There is no knowing Jesus, no comprehending Jesus, without also comprehending our need of Jesus. And our need reaches down into our deepest depths. As Smith did in her awkward moment, we must feel the stunning failure of our own attempts to establish our own esteem, our own greatness. Once we concede just how deep is our need do we at last enter into, and begin to truly live into, the lines of the Gospel of grace.

The next time you take in those eight minutes Patti Smith might have preferred to skip, watch the guitarist behind her. There is no change in him when she sings, when she stops, or when she takes up the song again. He plays for the sake of the song. He also plays for the good of the one who struggles to sing it. But he is constant in his presence.

That, my friends, is in a small way what we have in Jesus. He is enthused by the song of our lives in homage to the Triune God. And he will gladly and steadfastly be there to root us on in our weakness so that by Him we have our strength renewed.

 

We’ve been mentioning it for weeks now. This Sunday we’ll at last get to hear from two people who have a story to tell. It’s a story that we’d like to see CtK become a part of.

Cameron and Kaitlyn Mullens will tell us of how they became involved in the lives of refugees streaming into our area over the last several years. (Houston and Dallas represent the two largest recipients of resettled refugees in all of America.) Large communities of Somali, Ethiopian, and Congolese have made their new homes in East and North Dallas. But now that resettlement has begun to spread to South Dallas–and not two miles from where we worship at Canterbury.

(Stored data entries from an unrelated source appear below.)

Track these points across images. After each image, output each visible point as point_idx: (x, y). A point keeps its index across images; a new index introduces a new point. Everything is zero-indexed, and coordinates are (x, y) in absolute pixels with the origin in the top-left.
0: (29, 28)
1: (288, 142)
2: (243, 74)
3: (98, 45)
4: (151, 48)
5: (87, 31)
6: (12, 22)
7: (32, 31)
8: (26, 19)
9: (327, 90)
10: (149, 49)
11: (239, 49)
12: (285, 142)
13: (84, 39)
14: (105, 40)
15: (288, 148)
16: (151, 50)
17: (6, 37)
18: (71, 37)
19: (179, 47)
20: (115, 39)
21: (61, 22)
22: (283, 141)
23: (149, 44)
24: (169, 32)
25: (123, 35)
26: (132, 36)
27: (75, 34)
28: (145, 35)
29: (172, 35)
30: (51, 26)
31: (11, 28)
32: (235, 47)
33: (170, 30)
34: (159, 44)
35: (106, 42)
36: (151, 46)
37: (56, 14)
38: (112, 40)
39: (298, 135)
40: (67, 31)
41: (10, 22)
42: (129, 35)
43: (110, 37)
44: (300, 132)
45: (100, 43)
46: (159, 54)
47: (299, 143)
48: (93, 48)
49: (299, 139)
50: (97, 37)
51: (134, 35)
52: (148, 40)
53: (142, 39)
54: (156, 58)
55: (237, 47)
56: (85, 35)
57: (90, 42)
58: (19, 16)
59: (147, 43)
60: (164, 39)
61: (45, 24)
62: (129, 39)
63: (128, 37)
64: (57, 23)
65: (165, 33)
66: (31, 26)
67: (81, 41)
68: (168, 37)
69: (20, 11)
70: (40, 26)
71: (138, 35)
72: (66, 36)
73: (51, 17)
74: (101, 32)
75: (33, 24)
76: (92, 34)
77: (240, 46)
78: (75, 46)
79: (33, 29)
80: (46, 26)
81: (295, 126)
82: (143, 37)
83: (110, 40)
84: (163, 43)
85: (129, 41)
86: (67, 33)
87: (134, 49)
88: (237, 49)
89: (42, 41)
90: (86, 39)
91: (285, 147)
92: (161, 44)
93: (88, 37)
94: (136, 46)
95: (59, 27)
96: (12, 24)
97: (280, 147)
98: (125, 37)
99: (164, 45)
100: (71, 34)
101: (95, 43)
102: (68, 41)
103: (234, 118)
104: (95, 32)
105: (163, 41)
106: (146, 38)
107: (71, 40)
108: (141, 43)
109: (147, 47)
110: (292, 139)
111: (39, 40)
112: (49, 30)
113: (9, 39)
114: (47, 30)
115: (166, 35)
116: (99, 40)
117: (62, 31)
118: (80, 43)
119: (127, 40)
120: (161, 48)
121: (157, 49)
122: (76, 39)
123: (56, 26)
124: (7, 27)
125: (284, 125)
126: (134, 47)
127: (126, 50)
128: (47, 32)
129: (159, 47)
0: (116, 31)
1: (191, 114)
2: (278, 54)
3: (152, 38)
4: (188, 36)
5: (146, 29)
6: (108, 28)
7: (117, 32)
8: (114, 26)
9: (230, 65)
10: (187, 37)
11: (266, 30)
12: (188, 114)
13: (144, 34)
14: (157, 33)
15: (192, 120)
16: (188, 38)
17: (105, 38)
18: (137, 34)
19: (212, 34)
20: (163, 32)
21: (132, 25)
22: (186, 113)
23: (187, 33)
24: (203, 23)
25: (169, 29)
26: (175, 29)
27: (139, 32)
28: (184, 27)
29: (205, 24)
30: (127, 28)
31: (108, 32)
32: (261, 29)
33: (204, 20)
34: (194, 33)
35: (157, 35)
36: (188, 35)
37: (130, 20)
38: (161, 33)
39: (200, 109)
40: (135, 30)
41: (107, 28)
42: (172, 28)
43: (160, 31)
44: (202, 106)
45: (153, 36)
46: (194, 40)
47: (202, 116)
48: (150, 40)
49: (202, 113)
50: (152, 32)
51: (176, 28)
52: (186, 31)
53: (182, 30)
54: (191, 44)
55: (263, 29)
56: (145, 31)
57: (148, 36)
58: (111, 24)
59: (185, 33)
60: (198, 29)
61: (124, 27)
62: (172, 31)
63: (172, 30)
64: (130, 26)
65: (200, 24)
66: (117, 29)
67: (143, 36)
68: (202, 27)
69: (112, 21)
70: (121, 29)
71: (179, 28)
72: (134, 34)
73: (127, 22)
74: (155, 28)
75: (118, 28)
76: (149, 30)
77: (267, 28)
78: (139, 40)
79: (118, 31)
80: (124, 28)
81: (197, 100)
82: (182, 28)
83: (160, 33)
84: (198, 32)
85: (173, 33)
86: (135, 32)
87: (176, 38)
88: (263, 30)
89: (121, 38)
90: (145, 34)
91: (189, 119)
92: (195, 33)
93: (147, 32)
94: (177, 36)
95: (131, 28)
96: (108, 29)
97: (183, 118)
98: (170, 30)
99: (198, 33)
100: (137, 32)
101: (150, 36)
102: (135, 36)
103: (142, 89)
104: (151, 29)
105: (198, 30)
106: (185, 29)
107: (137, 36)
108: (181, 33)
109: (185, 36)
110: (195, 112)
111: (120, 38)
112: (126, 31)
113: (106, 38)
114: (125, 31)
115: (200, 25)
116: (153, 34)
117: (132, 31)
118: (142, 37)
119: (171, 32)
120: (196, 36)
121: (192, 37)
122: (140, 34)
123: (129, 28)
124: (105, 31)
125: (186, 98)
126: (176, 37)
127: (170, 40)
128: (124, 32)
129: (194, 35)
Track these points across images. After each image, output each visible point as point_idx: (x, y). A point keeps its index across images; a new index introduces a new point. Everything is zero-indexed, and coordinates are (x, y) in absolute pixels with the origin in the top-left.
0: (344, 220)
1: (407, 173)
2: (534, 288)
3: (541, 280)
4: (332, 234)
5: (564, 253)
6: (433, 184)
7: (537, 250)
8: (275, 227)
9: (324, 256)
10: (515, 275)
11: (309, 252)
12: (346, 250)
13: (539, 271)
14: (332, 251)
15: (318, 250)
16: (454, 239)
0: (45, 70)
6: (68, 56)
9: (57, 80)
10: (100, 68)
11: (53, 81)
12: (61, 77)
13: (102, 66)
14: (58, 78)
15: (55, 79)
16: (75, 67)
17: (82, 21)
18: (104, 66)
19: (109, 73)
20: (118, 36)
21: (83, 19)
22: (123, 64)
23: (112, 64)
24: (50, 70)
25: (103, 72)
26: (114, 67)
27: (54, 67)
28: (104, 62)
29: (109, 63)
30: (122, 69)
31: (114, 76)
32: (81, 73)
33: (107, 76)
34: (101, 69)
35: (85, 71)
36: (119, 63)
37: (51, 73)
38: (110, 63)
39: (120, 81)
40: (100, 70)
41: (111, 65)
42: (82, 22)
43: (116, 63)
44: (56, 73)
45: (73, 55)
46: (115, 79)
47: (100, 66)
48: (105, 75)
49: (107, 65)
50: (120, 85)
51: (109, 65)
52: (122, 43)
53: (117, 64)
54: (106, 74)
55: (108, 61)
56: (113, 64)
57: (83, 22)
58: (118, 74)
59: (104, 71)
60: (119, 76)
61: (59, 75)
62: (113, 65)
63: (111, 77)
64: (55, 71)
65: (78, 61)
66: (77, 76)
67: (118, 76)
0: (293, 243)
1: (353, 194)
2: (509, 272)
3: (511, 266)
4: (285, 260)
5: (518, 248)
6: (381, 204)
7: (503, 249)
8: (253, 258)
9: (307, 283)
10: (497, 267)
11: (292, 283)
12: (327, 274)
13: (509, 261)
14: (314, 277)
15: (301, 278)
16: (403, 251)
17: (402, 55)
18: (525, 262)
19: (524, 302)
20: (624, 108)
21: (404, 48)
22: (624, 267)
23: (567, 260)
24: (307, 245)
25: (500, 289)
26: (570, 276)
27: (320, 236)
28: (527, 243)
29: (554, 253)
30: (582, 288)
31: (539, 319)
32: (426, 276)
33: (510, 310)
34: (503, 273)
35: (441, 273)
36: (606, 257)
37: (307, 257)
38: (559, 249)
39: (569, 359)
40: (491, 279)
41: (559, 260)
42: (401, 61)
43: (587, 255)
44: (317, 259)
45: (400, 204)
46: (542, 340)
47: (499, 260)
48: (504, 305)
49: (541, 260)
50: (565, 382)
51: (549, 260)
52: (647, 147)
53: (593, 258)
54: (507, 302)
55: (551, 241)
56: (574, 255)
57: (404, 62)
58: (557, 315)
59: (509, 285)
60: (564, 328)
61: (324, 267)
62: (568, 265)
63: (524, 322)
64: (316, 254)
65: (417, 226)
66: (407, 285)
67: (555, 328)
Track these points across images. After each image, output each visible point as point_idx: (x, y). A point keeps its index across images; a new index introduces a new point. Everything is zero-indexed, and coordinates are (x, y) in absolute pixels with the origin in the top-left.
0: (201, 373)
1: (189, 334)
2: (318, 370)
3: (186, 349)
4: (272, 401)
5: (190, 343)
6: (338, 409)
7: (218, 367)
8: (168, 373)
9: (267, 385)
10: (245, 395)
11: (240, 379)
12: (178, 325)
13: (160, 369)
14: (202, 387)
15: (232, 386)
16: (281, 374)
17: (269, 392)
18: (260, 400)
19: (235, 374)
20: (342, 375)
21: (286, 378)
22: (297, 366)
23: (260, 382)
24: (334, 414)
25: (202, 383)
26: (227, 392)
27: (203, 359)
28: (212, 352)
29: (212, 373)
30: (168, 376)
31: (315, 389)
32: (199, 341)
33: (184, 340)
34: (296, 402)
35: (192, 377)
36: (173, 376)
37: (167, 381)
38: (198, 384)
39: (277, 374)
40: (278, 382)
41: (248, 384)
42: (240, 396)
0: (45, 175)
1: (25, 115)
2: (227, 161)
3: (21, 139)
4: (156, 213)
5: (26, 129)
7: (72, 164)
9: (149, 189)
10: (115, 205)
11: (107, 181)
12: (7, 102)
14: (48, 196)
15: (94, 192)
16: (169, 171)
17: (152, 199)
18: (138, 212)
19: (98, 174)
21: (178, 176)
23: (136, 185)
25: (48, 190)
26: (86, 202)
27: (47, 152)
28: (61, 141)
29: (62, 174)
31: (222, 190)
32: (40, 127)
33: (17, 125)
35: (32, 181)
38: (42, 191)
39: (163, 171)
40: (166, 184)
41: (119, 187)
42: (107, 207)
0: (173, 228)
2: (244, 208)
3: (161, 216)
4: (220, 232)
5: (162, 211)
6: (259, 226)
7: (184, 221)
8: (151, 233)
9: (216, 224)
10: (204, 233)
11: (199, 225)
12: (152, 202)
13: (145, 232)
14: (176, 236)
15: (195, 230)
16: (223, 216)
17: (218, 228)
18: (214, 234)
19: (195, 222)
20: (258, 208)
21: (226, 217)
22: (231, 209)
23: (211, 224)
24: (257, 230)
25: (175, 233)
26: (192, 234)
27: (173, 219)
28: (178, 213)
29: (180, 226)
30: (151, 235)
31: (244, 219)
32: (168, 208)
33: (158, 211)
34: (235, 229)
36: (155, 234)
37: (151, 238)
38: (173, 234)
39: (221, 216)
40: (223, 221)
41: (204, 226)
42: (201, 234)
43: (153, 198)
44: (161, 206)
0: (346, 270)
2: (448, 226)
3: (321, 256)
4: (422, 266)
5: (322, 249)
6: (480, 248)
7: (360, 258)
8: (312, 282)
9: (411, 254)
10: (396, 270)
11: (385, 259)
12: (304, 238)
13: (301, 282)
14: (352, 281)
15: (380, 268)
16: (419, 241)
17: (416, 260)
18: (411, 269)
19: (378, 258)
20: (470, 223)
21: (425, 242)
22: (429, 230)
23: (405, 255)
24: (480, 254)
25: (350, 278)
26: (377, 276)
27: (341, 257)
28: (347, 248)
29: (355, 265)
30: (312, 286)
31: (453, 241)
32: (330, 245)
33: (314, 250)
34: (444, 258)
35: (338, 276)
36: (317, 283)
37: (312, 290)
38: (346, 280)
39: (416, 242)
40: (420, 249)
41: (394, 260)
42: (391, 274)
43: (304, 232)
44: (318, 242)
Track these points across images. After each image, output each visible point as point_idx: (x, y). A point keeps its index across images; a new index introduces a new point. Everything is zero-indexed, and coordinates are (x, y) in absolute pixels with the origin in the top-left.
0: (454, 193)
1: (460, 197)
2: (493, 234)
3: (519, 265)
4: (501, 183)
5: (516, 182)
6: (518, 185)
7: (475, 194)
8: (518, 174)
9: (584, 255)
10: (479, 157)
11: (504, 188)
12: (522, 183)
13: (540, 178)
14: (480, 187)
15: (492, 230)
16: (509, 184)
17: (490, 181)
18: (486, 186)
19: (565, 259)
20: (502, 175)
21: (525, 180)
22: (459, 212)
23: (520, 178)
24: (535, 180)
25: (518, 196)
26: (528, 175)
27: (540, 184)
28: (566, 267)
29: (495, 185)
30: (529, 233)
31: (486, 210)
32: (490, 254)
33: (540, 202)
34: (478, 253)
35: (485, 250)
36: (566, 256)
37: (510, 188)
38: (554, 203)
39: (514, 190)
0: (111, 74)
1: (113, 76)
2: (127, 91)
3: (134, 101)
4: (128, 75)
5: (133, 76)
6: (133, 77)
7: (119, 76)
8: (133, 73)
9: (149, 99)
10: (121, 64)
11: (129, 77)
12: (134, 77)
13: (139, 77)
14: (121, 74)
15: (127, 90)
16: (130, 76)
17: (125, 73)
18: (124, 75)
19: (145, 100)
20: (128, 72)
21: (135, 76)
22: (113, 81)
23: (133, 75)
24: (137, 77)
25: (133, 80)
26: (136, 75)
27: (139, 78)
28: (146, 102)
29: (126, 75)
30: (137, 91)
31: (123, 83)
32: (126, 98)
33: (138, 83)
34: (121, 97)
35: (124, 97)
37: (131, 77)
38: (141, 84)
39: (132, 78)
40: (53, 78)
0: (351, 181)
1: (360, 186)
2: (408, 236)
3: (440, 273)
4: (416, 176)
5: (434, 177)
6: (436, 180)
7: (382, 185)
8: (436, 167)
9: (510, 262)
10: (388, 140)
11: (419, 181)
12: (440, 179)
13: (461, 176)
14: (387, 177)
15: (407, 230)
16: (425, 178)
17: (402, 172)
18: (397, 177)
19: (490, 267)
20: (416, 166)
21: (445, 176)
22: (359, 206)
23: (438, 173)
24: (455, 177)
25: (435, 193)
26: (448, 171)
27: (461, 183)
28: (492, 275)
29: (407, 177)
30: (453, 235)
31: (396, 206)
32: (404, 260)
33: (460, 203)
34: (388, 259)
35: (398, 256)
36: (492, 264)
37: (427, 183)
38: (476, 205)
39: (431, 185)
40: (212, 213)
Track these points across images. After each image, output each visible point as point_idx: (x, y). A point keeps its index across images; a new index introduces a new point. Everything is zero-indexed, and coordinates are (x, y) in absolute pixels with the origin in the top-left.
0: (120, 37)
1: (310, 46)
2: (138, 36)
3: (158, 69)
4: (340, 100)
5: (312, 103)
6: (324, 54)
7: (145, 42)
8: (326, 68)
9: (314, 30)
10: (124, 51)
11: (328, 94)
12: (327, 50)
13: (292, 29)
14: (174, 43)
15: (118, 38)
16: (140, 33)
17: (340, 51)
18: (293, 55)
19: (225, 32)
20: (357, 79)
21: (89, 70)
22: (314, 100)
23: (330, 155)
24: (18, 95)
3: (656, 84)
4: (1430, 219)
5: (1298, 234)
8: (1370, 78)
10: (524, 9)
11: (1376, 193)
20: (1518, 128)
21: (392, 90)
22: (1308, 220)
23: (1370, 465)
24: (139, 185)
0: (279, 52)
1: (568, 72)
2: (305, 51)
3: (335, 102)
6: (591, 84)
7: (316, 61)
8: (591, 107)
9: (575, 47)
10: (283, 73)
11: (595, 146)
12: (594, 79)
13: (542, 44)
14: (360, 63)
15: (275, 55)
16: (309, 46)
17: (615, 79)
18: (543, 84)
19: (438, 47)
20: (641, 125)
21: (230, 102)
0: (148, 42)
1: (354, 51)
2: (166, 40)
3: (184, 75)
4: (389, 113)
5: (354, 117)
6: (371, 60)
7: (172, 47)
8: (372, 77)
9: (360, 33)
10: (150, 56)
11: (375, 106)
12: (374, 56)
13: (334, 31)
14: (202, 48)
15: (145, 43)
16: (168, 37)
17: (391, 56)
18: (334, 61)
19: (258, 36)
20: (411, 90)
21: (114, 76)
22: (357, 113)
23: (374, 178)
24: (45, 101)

So during 2nd hour we plan to hear from the Mullens, briefly mention some ways in which CtK might become involved in their work, and invite your questions. Given how this represents an entirely new and significant dimension of our church’s faithful presence to our world(s), we hope you will plan to participate. For now feel free to visit their website and review this introductory video to learn more about For the Nations.

 

And as we promised back on our Christmas Day service, if you want to begin to grasp the plight of those now taking refuge in America, have a look at this account of a Sudanese family taken under the wing of our friends at The Village Church. We alluded to this family’s story on Christmas Day both to keep in our collective minds what we’ll consider in earnest this Sunday, and also to use a little imagination in what it will be like to feel the weight–the glory–of being reunited with the One whose love has been known by faith but which in time will at last be known by sight.

 

 

Finally, what’s ahead for 2017? As for sermons, we begin this new year by probing the foundations of our faith. The Apostles’ Creed was the earliest distillation of the church’s essential belief. We mean to plumb the Scriptural depths of its tenets, beginning with just its first two words this Sunday: I believe.

What is faith? What does it mean to believe? What forms it and holds it up? These are some of the questions we’ll listen to Hebrews and Romans for answers.

 

Then later this month, we’ll hold something like a “State of the Church” address during 2nd hour. It will be a time to review what happened in 2016, a time to outline some key goals for the year ahead, as well as give a financial picture of how we ended 2016 and are positioned for 2017.

So while busy-ness is not a virtue we’re advocating, there will be things to busy about in January. Stay close.